Europe, Middle East & Africa (EMEA)
Unit case volume: ↑ 3% (sparkling flavors, water, coffee, tea, Coke).
Price/mix: ↑ 3% (pricing actions, partially offset by mix).
Operating income: ↑ 3%; comparable currency-neutral op income ↑ 7%.
Value share gains led by Türkiye, Nigeria, Egypt.
Asia Pacific
Unit case volume: ▼ 3% (growth in water, coffee, tea; declines in sparkling, juice).
Price/mix: ↑ 10% (pricing, favorable mix).
Operating income: flat; comparable currency-neutral op income ↑ 8%.
Value share gains led by South Korea, Philippines.
Bottling Investments
Unit case volume: ▼ 5% (mainly India, refranchising).
Operating income: ▼ 39%; comparable currency-neutral op income ▼ 35%.
Approximately 61% of Coca-Cola’s revenue came from international markets, providing stability amid regional and FX challenges.
Coca-Cola relaunched its “Share a Coke” campaign across 120+ markets with personalized packaging, supporting single-serve transaction growth. Diet Coke’s “This is My Taste” campaign in North America contributed to its fourth consecutive quarter of volume growth, rejuvenating its consumer base.
More than 130 million additional transactions were generated year-to-date in juice drinks and single-serve packs, driven by targeted pricing and packaging strategies in Latin America, India, and Spain, aligning with Coca-Cola’s end-to-end revenue growth management.
Free cash flow was negative $2.1 billion, reflecting the $6.1 billion payment for the fairlife acquisition. Excluding this, free cash flow stood at $3.9 billion.
Full-Year 2025 Guidance:
Organic revenue growth: 5–6% (unchanged).
Comparable EPS growth: ~3% with ~8% currency-neutral EPS growth (updated).
Free cash flow excluding fairlife payment projected at $9.5 billion.
Underlying effective tax rate: ~20.8% vs 18.6% in 2024.
Source: Coca-Cola Reports Second Quarter 2025 Results and Updates Full Year Guidance
Coca-Cola’s Q2 2025 results showcase resilience in delivering growth while navigating inflationary and geopolitical pressures.

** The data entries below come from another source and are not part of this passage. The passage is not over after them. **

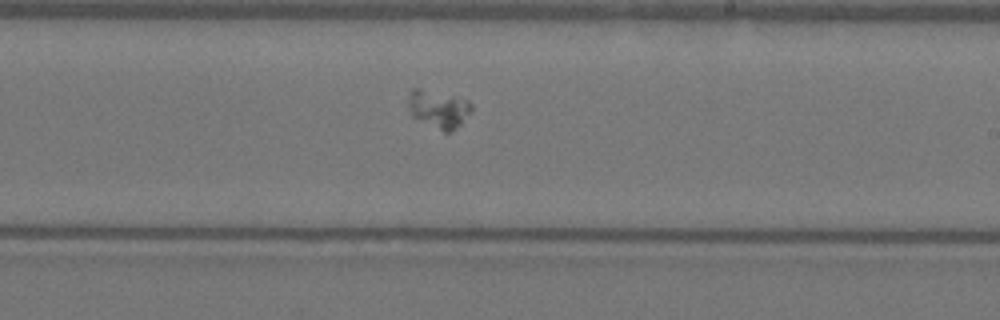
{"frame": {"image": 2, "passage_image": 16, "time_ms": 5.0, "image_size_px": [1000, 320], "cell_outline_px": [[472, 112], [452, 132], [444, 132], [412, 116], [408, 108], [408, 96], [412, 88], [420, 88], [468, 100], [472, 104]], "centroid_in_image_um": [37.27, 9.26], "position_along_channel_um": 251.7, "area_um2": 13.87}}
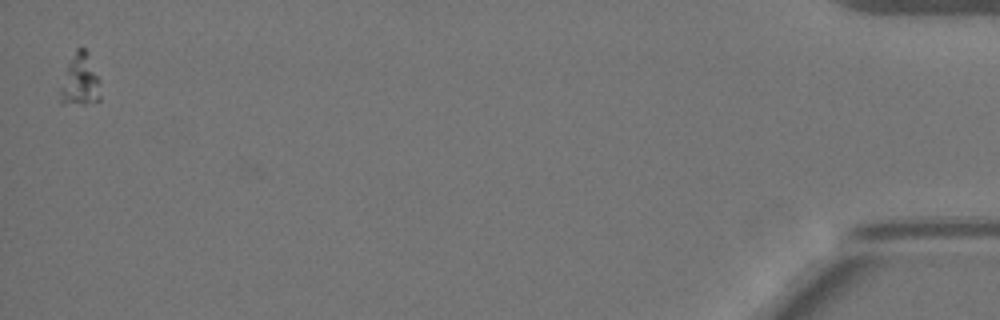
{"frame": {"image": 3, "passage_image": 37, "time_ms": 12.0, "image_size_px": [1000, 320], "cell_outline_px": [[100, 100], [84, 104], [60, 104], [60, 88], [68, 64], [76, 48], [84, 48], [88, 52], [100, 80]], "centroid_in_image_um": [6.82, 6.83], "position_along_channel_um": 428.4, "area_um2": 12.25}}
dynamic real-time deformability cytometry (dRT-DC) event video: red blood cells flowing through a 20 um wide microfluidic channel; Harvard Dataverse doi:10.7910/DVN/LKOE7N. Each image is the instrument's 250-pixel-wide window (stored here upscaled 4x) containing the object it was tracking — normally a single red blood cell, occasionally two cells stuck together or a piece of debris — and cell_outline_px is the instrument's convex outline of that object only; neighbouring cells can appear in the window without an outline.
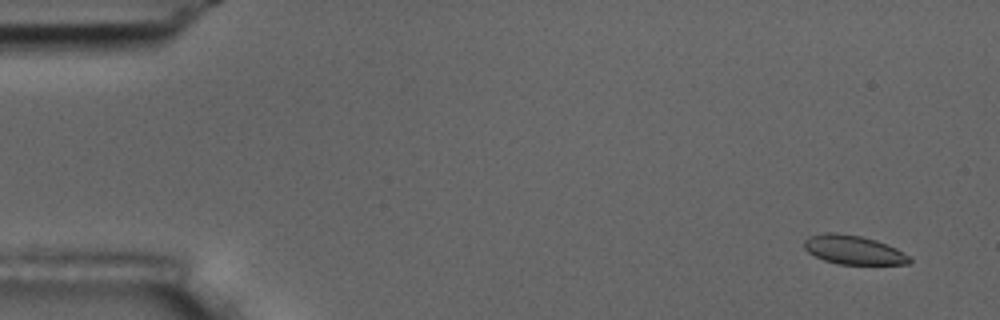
{"species": "common noctule bat (a hibernating species)", "species_latin": "Nyctalus noctula", "temperature_condition": "room temperature", "stored_images_in_passage": 10, "camera_frame_rate_fps": 3000, "um_per_image_px": 0.085, "animal": {"sex": "male", "body_mass_g": 17.5, "forearm_length_mm": 52.3}, "frame": {"image": 1, "passage_image": 1, "time_ms": 0.0, "image_size_px": [1000, 320], "cell_outline_px": [[912, 260], [908, 264], [840, 264], [824, 260], [808, 252], [804, 248], [804, 240], [808, 236], [824, 232], [836, 232], [860, 236], [876, 240], [896, 248], [908, 256]], "centroid_in_image_um": [72.51, 21.23], "position_along_channel_um": 12.5, "area_um2": 17.69}}
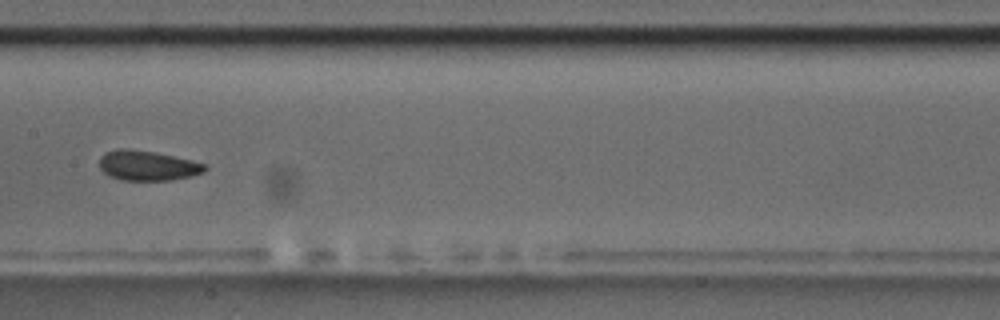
{"frame": {"image": 2, "passage_image": 8, "time_ms": 8.333, "image_size_px": [1000, 320], "cell_outline_px": [[208, 168], [204, 172], [192, 176], [172, 180], [120, 180], [108, 176], [100, 168], [100, 156], [104, 152], [116, 148], [128, 148], [152, 152], [192, 160], [204, 164]], "centroid_in_image_um": [12.51, 14.07], "position_along_channel_um": 194.9, "area_um2": 18.5}}
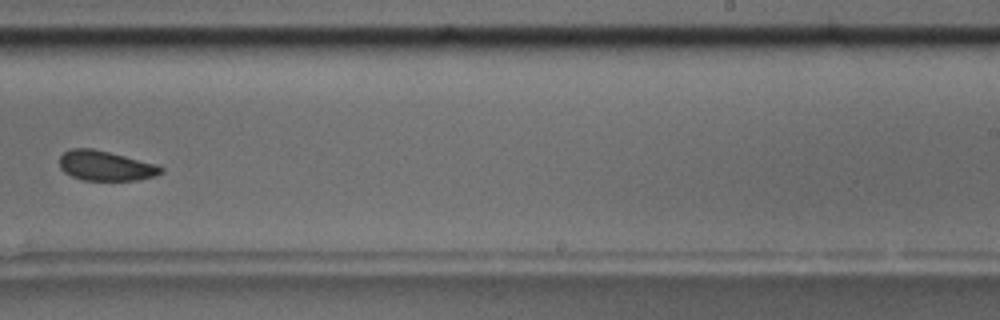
{"frame": {"image": 3, "passage_image": 10, "time_ms": 10.667, "image_size_px": [1000, 320], "cell_outline_px": [[164, 172], [156, 176], [136, 180], [84, 180], [72, 176], [64, 172], [60, 168], [60, 156], [64, 152], [72, 148], [92, 148], [156, 164], [164, 168]], "centroid_in_image_um": [8.98, 14.09], "position_along_channel_um": 280.0, "area_um2": 17.57}}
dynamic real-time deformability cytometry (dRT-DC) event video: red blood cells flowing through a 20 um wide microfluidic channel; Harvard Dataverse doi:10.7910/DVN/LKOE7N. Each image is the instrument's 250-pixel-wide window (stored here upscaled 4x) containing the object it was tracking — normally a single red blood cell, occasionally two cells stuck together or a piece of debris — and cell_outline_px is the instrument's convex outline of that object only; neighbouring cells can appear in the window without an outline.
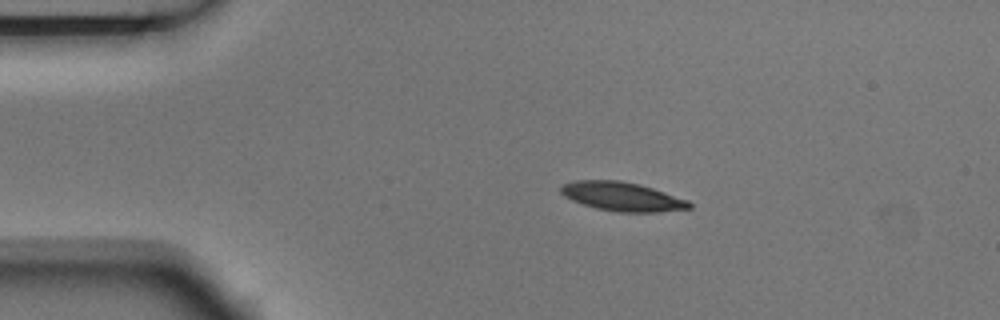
{"species": "Egyptian fruit bat (a non-hibernating species)", "species_latin": "Rousettus aegyptiacus", "temperature_condition": "room temperature", "stored_images_in_passage": 8, "camera_frame_rate_fps": 3000, "um_per_image_px": 0.085, "animal": {"sex": "male"}, "frame": {"image": 1, "passage_image": 1, "time_ms": 0.0, "image_size_px": [1000, 320], "cell_outline_px": [[692, 208], [660, 212], [616, 212], [596, 208], [572, 200], [564, 196], [560, 192], [560, 188], [564, 184], [576, 180], [620, 180], [640, 184], [688, 200], [692, 204]], "centroid_in_image_um": [52.9, 16.71], "position_along_channel_um": 32.1, "area_um2": 21.62}}
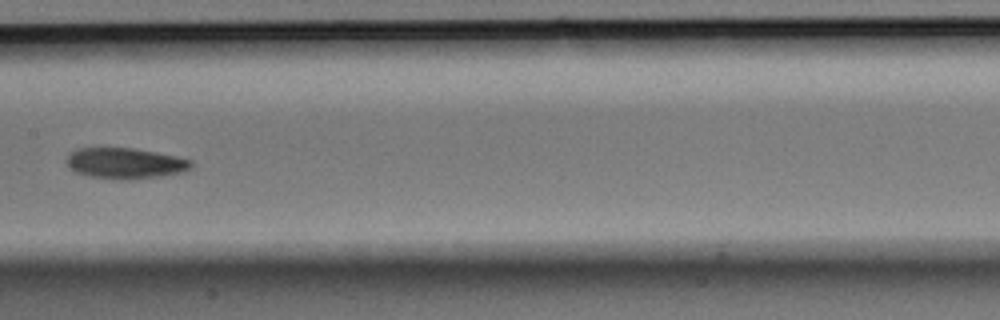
{"frame": {"image": 2, "passage_image": 5, "time_ms": 1.333, "image_size_px": [1000, 320], "cell_outline_px": [[192, 168], [184, 172], [160, 176], [128, 180], [120, 180], [92, 176], [76, 172], [68, 168], [64, 160], [76, 148], [132, 148], [156, 152], [176, 156], [192, 160]], "centroid_in_image_um": [10.64, 13.88], "position_along_channel_um": 196.8, "area_um2": 22.48}}
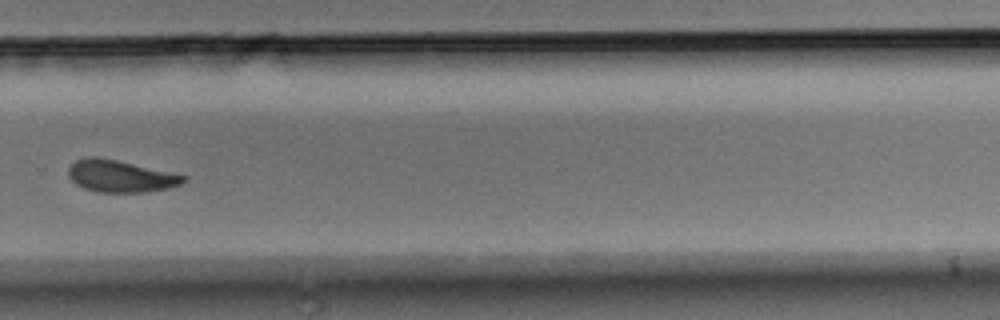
{"frame": {"image": 3, "passage_image": 8, "time_ms": 2.333, "image_size_px": [1000, 320], "cell_outline_px": [[188, 180], [180, 184], [168, 188], [144, 192], [96, 192], [84, 188], [76, 184], [68, 176], [68, 168], [76, 160], [88, 156], [96, 156], [116, 160], [188, 176]], "centroid_in_image_um": [10.22, 14.97], "position_along_channel_um": 319.6, "area_um2": 21.39}}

The U.S. launch of cane-sugar Coca-Cola and continued strength of Coca-Cola Zero Sugar reinforce its premium positioning, while transaction-led strategies support long-term value creation across diverse markets.
By aligning innovation with consumer trends and executing disciplined cost management, Coca-Cola is poised to sustain momentum and deliver shareholder value while adapting to evolving market dynamics.

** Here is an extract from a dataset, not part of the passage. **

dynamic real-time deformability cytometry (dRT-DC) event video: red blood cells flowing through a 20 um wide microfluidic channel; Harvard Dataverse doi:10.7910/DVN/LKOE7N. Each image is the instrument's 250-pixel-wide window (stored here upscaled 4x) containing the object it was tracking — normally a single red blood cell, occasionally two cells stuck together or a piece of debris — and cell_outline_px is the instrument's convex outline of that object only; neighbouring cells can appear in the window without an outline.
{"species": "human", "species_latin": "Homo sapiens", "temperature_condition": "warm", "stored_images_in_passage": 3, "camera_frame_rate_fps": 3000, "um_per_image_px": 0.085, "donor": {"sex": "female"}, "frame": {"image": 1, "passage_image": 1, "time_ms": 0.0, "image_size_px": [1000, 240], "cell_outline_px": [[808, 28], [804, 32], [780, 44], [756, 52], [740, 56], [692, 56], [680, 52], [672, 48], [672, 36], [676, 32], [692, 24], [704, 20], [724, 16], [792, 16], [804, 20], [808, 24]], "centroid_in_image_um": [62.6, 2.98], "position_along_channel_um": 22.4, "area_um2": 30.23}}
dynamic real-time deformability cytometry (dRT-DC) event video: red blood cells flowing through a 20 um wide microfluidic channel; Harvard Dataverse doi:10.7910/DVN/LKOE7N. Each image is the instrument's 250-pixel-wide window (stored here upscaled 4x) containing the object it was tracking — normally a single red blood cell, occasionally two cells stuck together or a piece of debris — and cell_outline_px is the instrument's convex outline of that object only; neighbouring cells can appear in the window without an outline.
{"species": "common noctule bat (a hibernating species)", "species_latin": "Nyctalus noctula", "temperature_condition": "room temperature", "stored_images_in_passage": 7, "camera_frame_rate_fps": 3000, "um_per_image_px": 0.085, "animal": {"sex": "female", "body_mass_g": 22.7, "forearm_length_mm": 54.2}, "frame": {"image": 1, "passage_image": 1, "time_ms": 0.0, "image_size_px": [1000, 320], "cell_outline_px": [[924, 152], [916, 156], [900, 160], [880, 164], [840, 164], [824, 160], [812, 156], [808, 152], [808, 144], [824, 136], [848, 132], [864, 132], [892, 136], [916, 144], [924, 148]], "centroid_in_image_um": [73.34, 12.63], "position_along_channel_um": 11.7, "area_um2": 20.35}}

1. Why did Coca-Cola Q2 2025 earnings beat expectations?
Coca-Cola Q2 2025 earnings beat expectations due to strong price and mix growth, premium product strategies, and disciplined cost control, helping offset a 1% decline in global sales volume during inflationary pressures.

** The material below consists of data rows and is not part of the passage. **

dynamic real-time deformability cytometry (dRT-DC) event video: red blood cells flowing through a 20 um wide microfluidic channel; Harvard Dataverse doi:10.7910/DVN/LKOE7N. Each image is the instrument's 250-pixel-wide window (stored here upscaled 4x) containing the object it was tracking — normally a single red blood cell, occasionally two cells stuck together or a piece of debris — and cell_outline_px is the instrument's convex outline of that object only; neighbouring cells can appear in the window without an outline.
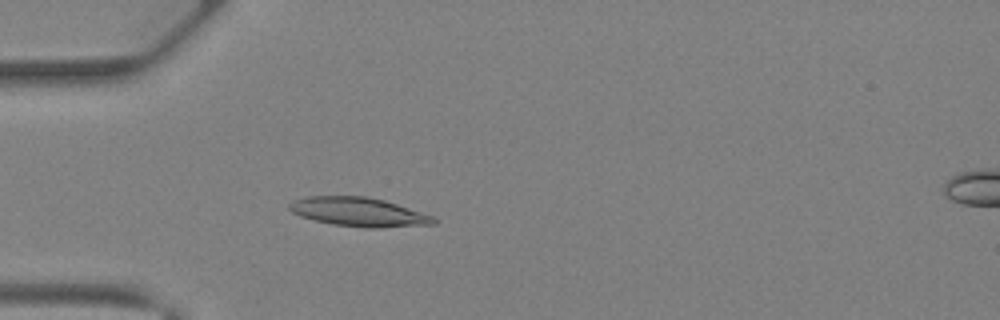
{"species": "Egyptian fruit bat (a non-hibernating species)", "species_latin": "Rousettus aegyptiacus", "temperature_condition": "warm", "stored_images_in_passage": 41, "camera_frame_rate_fps": 3000, "um_per_image_px": 0.085, "animal": {"sex": "female"}, "frame": {"image": 1, "passage_image": 13, "time_ms": 4.0, "image_size_px": [1000, 320], "cell_outline_px": [[436, 224], [380, 228], [364, 228], [332, 224], [300, 216], [292, 212], [288, 208], [288, 204], [292, 200], [308, 196], [368, 196], [384, 200], [432, 216], [436, 220]], "centroid_in_image_um": [30.45, 18.02], "position_along_channel_um": 54.5, "area_um2": 24.33}}
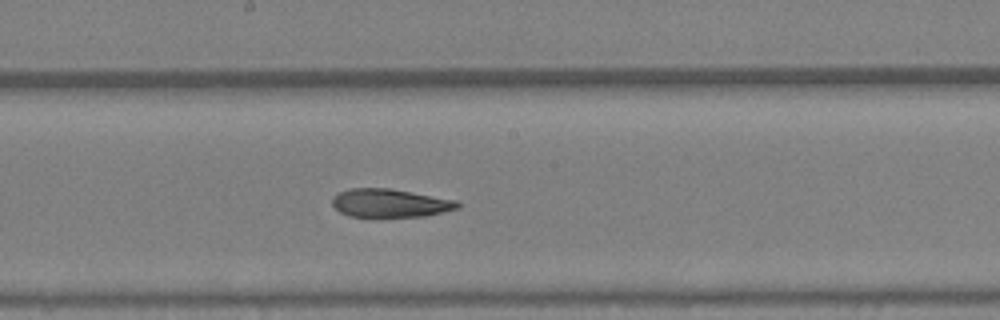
{"frame": {"image": 2, "passage_image": 23, "time_ms": 7.333, "image_size_px": [1000, 320], "cell_outline_px": [[460, 208], [444, 212], [424, 216], [348, 216], [340, 212], [332, 204], [332, 196], [348, 188], [388, 188], [412, 192], [456, 200], [460, 204]], "centroid_in_image_um": [33.15, 17.25], "position_along_channel_um": 215.1, "area_um2": 20.58}}
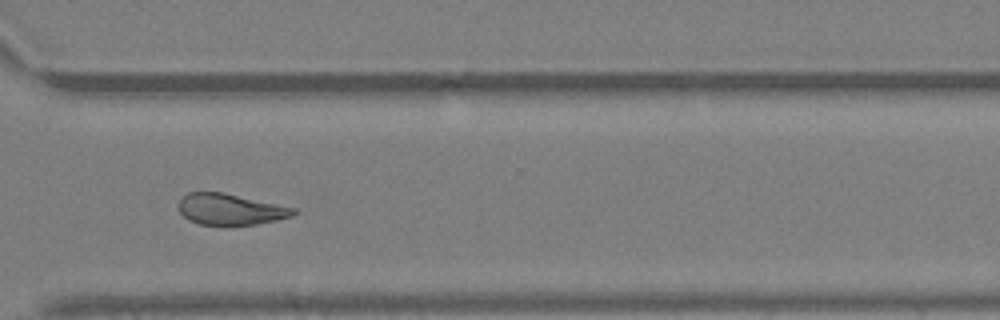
{"frame": {"image": 3, "passage_image": 31, "time_ms": 10.0, "image_size_px": [1000, 320], "cell_outline_px": [[296, 212], [292, 216], [276, 220], [256, 224], [200, 224], [188, 220], [180, 212], [176, 204], [180, 196], [188, 192], [224, 192], [296, 208]], "centroid_in_image_um": [19.52, 17.77], "position_along_channel_um": 351.1, "area_um2": 20.87}}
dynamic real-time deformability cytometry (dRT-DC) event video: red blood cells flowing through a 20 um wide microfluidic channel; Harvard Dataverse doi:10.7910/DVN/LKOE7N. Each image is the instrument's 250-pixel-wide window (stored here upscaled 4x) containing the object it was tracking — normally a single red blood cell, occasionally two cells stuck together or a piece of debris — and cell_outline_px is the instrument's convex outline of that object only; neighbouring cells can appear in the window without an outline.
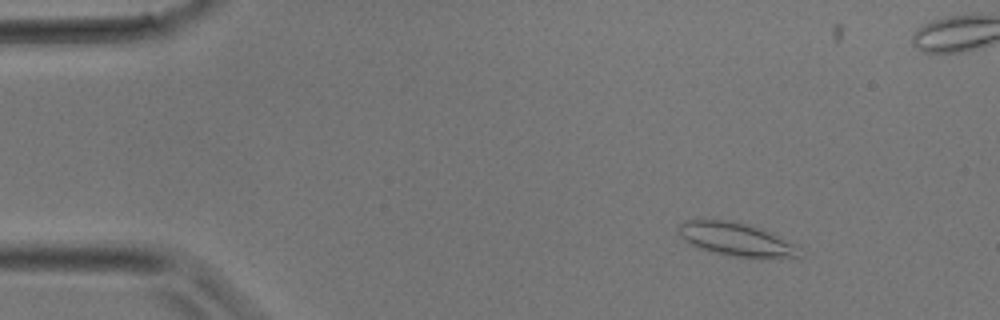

2. Is Coca-Cola launching cane-sugar Coke in the U.S. after Q2 2025 results?
Yes, Coca-Cola confirmed during its Q2 2025 results that it will launch a cane sugar-based Coca-Cola in the U.S. later this year, aligning with consumer demand for simpler ingredients and expanding on the success of “Mexican Coke.”
3. How is Coca-Cola Zero Sugar performing in Coca-Cola Q2 2025?
In Coca-Cola Q2 2025, Coca-Cola Zero Sugar achieved 14% global volume growth for the fourth consecutive quarter, reflecting strong consumer demand for lower-calorie beverage options.
4. What is the regional performance summary in Coca-Cola Q2 2025?
According to Coca-Cola Q2 2025:
North America: Volumes ▼1%, price/mix ↑3%, operating income ↑18%.
Latin America: Volumes ▼2%, price/mix ↑15%, operating income ↑4%.
EMEA: Volumes ↑3%, price/mix ↑3%, operating income ↑3%.
Asia Pacific: Volumes ▼3%, price/mix ↑10%, operating income flat.
Bottling Investments: Volumes ▼5%, operating income ▼39%.
5. What financial goals did Coca-Cola set in its Q2 2025 guidance?
Coca-Cola Q2 2025 reaffirmed its 2025 guidance with 5–6% organic revenue growth, around 3% comparable EPS growth, and about 8% currency-neutral EPS growth, driven by premium positioning, innovation, and disciplined cost management.
6. How is Coca-Cola driving marketing and consumer engagement as highlighted in Q2 2025?
Coca-Cola Q2 2025 emphasized consumer engagement by relaunching the “Share a Coke” campaign in 120+ markets and the “This is My Taste” Diet Coke campaign in North America, adding over 130 million transactions year-to-date in 2025.